Taylor Swift’s The Eras Tour: music and power.
The Era’s Tour on the big screen:
Images by Shutter 16 Staff David Zeck
My wife and I went to the Taylor Swift concert film, The Eras Tour which opened Friday night in Mexico. Apparently a lot of other people did too because its opening gross totaled $97 million in North America alone -the largest concert film opening in history.
For the two or three of my readers who might have missed it, The Eras concert tour began in Glendale, Arizona, on March 17, 2023, and is set to conclude in October 2024 after going through 15 countries. It is projected to earn $4.1 billion, plus merchandise, film proceeds and other revenue, making it the most successful tour in history.
The concert – and the movie- span over three hours, with a set list of 44 songs divided into 10 acts that conceptually portray Swift’s ten studio albums, and with them “eras” of her life and development.

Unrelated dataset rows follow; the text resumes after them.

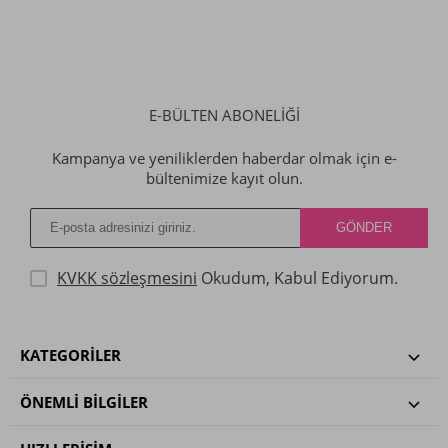
E-BÜLTEN ABONELİĞİ
Kampanya ve yeniliklerden haberdar olmak için e-
bültenimize kayıt olun.
KVKK sözleşmesini
Okudum, Kabul Ediyorum.
KATEGORILER
ÖNEMLI BILGILER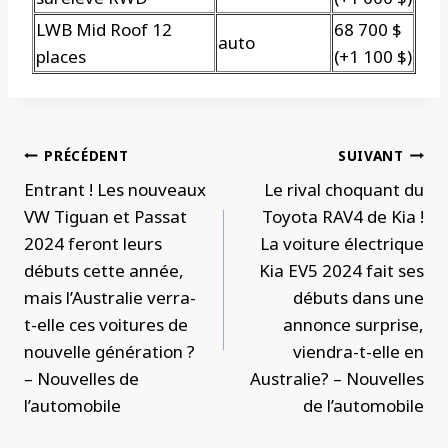
LWB Mid Roof 12
68 700 $
auto
places
(+1 100 $)
Navigation
PRÉCÉDENT
SUIVANT
de
Entrant ! Les nouveaux
Le rival choquant du
l’article
VW Tiguan et Passat
Toyota RAV4 de Kia !
2024 feront leurs
La voiture électrique
débuts cette année,
Kia EV5 2024 fait ses
mais l’Australie verra-
débuts dans une
t-elle ces voitures de
annonce surprise,
nouvelle génération ?
viendra-t-elle en
– Nouvelles de
Australie? – Nouvelles
l’automobile
de l’automobile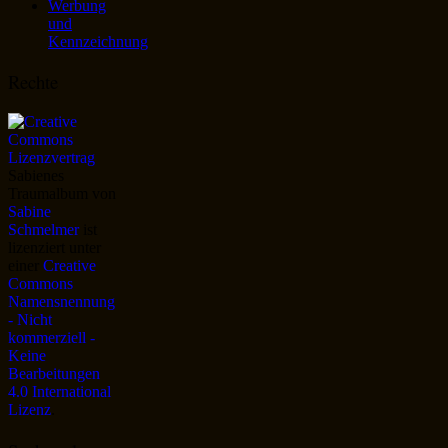
Werbung
und
Kennzeichnung
Rechte
Sabienes
Traumalbum
von
Sabine
Schmelmer
ist
lizenziert unter
einer
Creative
Commons
Namensnennung
- Nicht
kommerziell -
Keine
Bearbeitungen
4.0 International
Lizenz
.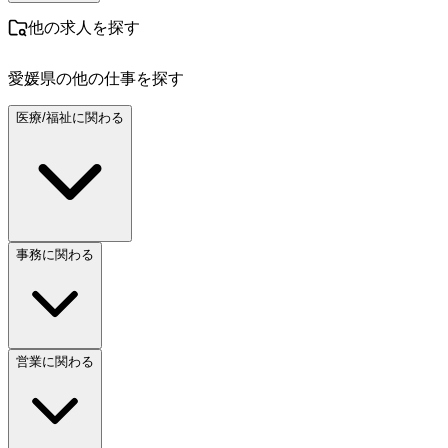
他の求人を探す
愛媛県
の他の仕事を探す
医療/福祉に関わる
事務に関わる
営業に関わる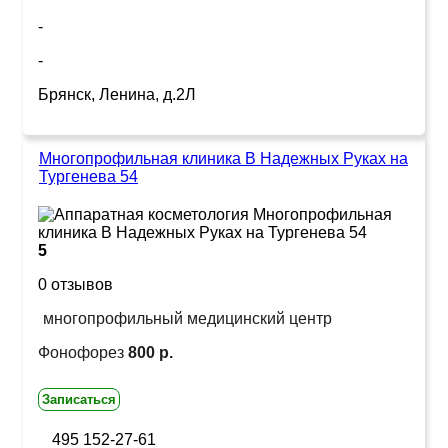
-
-
Брянск, Ленина, д.2Л
Многопрофильная клиника В Надежных Руках на
Тургенева 54
5
0 отзывов
многопрофильный медицинский центр
Фонофорез
800 р.
Записаться
495 152-27-61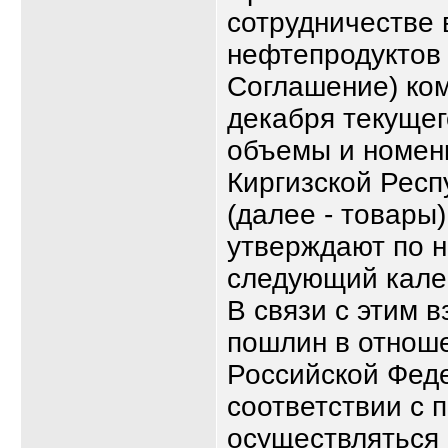
сотрудничестве 
нефтепродуктов 
Соглашение) ком
декабря текущег
объемы и номенк
Киргизской Респ
(далее - товары
утверждают по 
следующий кале
В связи с этим 
пошлин в отнош
Российской Феде
соответствии с
осуществляться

As UPROXX said, the concert is “The most impressive stadium show ever conceived.”
The film is a creative and technical masterpiece, totally entertaining for its entire three hours. It focuses on the tour’s show in SoFI stadium in Inglewood, California, and in many ways is better than being there (and cheaper). Swift’s film production company used drones, fixed cameras, moving cameras, long shots, and superb editing to bring the viewer the excitement of being in the stadium and the intimacy of being onstage with Swift and her dancers.
The Olympics-level (actually, better than the Beijing Olympics) concert special effects were on full display in the film from multiple angles, including from Swift’s viewpoint. The film succeeds in being both global and intimate in a way that no other concert film even approaches. And she embedded her ideological messages in it in ways that embraced, instead of dividing her audience. Truly brilliant.
My favorite part was the credits – but I will get to that later.
That Taylor Swift was in total control of the concert and the film was evident. Her hundred-person production company and the hundreds and hundreds more people involved in the film and the concert, is pulling off a technological and creative miracle, dozens of times in dozens of locations, apparently flawlessly. The amount of planning, recruiting, rehearsing, designing, choreographing, testing and thousands of other tasks involved is mind-boggling.
Yes, I know this is what global rock bands and the tour companies that produce events for them do. Eras was a level beyond other stadium tours, not only in its creativity and complexity, but in its engagement of the audience (Lady Gaga does this too). Rolling Stone called Eras “A Career -Spanning Victory Lap.” That is true, but it doesn’t tell the whole story. Eras is also a statement of power – the kind of power that women wield and that the world needs more of.
As CEO of the company that produces her shows, Taylor Swift exhibited what management experts call referent power – the power women use to get things done, rather than the male power of dominating people. She – and other powerful women – accomplish the possible and impossible by inspiring and motivating and visioning that generates collaboration to manifest her vision as if it were everyone’s vision. This is why the study “Women Matter” by McKinsey & Company found that female-led companies report higher profits on average than their male-led counterparts. Swift is the global leader of that success.
The Eras Tour, both the concert tour and the movie, is an inherently collaborative enterprise, and in it Swift demonstrates her complete mastery of collaborative power – she even refers to it in the concert when she blushes at the applause she receives as she points to different sections of the 70, 247 people in SoFI stadium in Los Angles, saying they – they -made her feel powerful. Take that, patriarchy.
So, if the film is so brilliant, why do I like the credits most? The seemingly endless scroll of names of people and companies involved in the production of the concert and the film was graphic evidence of Swift’s referent power. All those people and all those institutions collaborated to embrace and manifest her vision. The movie showed us in living color the creative genius that is Taylor Swift; the credit scroll showed us in a black and white the CEO that is Taylor Swift.
The ErasTour is not just a concert and a movie; it is a historical turning point in the nature and use of power. See it.
Two “Taylor Swift the Eras Tour tickets at 199 pesos each, about $11 US, half the price of American tickets but over twice the usual price of movie tickets in Ajijic. But it was in the “Gold Room” with luxury reclining seats and at your seat food and beverage service.